In the hospital, Antoine and another MSF response worker, Meria, advocate for practices that can reduce exposure to health risks. They demonstrate how to use mosquito nets—both indoors and outdoors— to protect from the female Anopheles mosquitos that transmit malaria. They also give useful hygiene tips to reduce threats of infection and mosquito bites, like keeping the area around houses clean, covering all places where water collects, and washing dishes immediately after meals.
Community volunteers help the MSF response team spread sanitation tips through the village: handwashing; washing fruit, vegetables, and other foods before eating; boiling water before drinking; and recognizing the early signs of illness.
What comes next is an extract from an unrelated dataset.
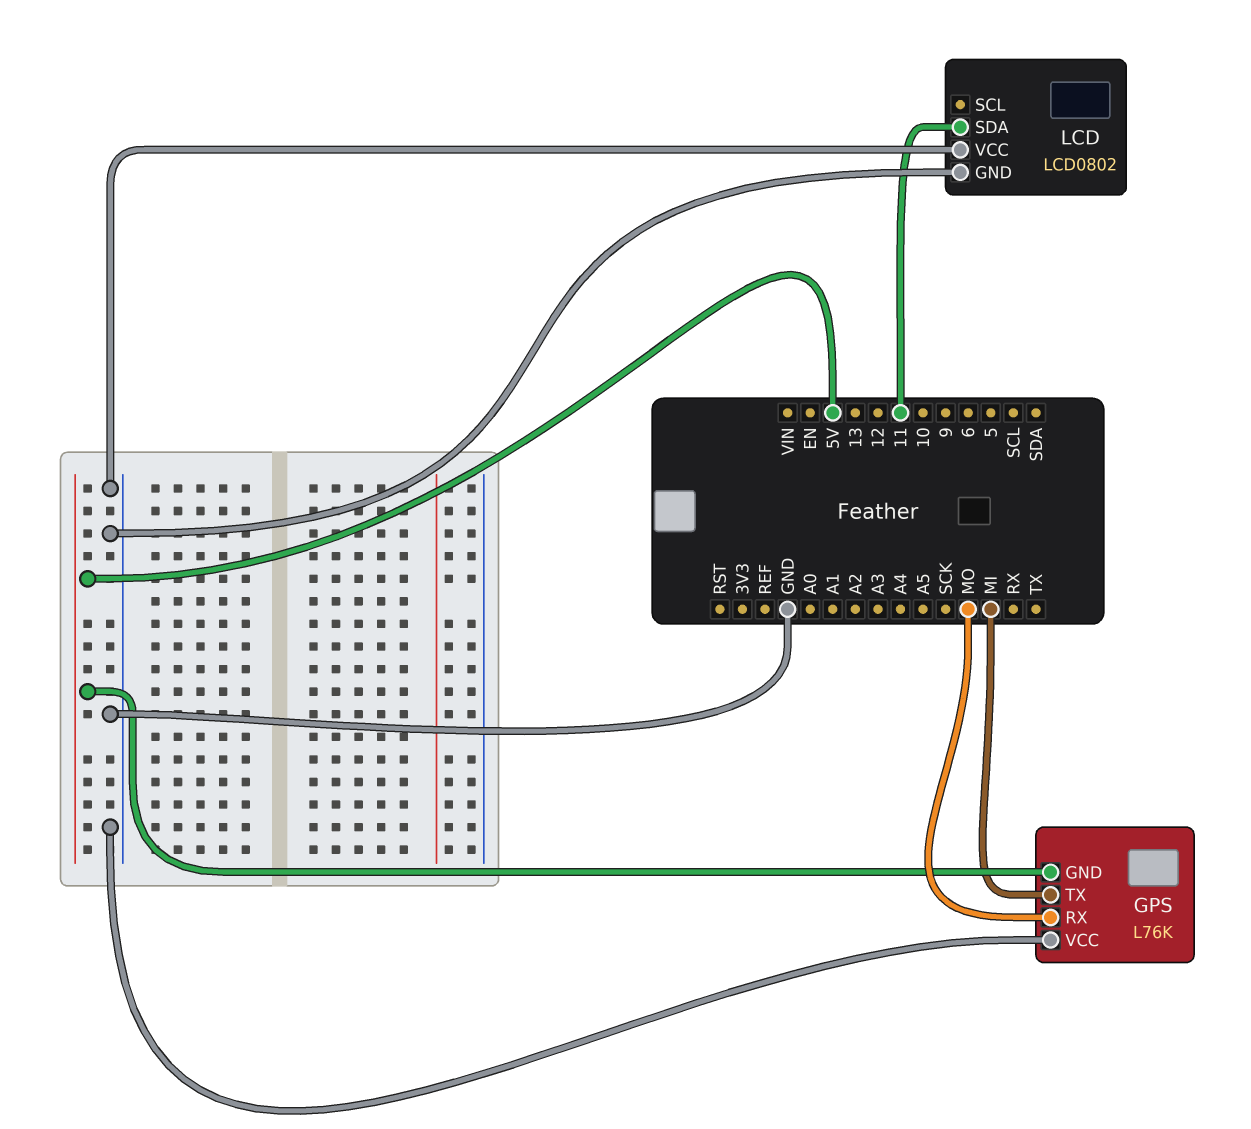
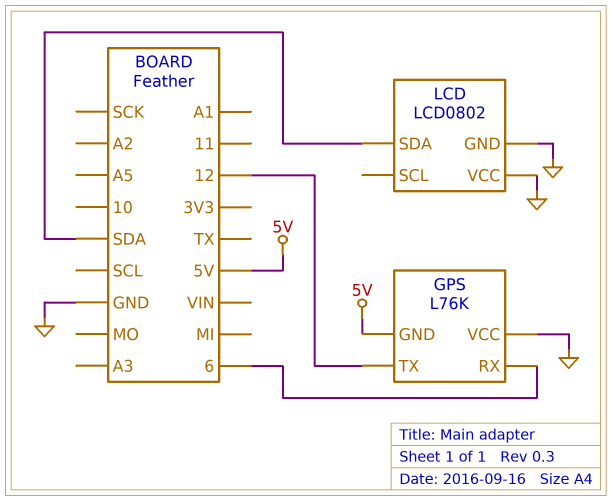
GPS pin RX: MO -> 6
GPS pin TX: MI -> 12
LCD pin SDA: 11 -> SDA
MSF began working in Manono Hospital and its outlying health centers almost a year ago, supporting local medical staff in dealing with a measles outbreak, and then a nutrition crisis. Since then, cases of measles have dried up, and the number of children with severe acute malnutrition has fallen significantly. But in the hospital, the children’s emergency room is always full, and teams have even had to set up more beds. From January to August 2016, nearly 4,700 children received inpatient care in the hospital.
Further north, in Kabalo, MSF ended an emergency response in early September, after the measles epidemic ended and the nutrition situation stabilized. In total, MSF teams in Kabalo admitted 460 children suffering from severe acute malnutrition with medical complications, and provided 1,762 malnourished children with outpatient care. However, teams stand ready to respond to new medical or humanitarian crises, which are unfortunately frequent occurrences in the region.